- [WHAT TO DO] Convert the data, from its first line through the line containing "spacious with 106", inclusive, into a JSON list of strings with one string per line, leaving out blank lines.

- [MATERIAL PROVIDED]
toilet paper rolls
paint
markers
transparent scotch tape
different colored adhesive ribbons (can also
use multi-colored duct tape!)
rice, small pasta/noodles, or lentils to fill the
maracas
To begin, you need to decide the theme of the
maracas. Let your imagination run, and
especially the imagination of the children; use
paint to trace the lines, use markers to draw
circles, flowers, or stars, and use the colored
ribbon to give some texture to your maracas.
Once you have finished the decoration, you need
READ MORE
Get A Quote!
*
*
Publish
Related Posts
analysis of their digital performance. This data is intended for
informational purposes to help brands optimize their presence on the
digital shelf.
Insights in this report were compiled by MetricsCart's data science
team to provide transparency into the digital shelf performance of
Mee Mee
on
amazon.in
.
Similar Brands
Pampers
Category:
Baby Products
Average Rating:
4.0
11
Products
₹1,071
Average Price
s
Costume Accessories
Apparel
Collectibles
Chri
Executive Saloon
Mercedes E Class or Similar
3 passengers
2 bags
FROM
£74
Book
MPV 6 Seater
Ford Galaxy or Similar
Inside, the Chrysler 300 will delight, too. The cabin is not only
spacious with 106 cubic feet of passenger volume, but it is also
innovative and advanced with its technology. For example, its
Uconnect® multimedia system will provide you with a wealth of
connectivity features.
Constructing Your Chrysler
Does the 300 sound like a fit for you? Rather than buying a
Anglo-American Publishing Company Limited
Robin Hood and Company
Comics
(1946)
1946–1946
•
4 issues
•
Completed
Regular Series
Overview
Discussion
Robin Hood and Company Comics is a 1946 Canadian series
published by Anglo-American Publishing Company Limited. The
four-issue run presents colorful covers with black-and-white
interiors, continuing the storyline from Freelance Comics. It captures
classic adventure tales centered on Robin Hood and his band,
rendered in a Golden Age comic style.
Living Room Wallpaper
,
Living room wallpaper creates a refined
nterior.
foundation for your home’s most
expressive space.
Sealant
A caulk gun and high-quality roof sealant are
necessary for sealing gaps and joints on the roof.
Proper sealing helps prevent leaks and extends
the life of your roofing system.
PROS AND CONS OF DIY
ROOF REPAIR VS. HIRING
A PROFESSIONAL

- [OUTPUT BELOW]
[
  "toilet paper rolls",
  "paint",
  "markers",
  "transparent scotch tape",
  "different colored adhesive ribbons (can also",
  "use multi-colored duct tape!)",
  "rice, small pasta/noodles, or lentils to fill the",
  "maracas",
  "To begin, you need to decide the theme of the",
  "maracas. Let your imagination run, and",
  "especially the imagination of the children; use",
  "paint to trace the lines, use markers to draw",
  "circles, flowers, or stars, and use the colored",
  "ribbon to give some texture to your maracas.",
  "Once you have finished the decoration, you need",
  "READ MORE",
  "Get A Quote!",
  "*",
  "*",
  "Publish",
  "Related Posts",
  "analysis of their digital performance. This data is intended for",
  "informational purposes to help brands optimize their presence on the",
  "digital shelf.",
  "Insights in this report were compiled by MetricsCart's data science",
  "team to provide transparency into the digital shelf performance of",
  "Mee Mee",
  "on",
  "amazon.in",
  ".",
  "Similar Brands",
  "Pampers",
  "Category:",
  "Baby Products",
  "Average Rating:",
  "4.0",
  "11",
  "Products",
  "₹1,071",
  "Average Price",
  "s",
  "Costume Accessories",
  "Apparel",
  "Collectibles",
  "Chri",
  "Executive Saloon",
  "Mercedes E Class or Similar",
  "3 passengers",
  "2 bags",
  "FROM",
  "£74",
  "Book",
  "MPV 6 Seater",
  "Ford Galaxy or Similar",
  "Inside, the Chrysler 300 will delight, too. The cabin is not only",
  "spacious with 106 cubic feet of passenger volume, but it is also"
]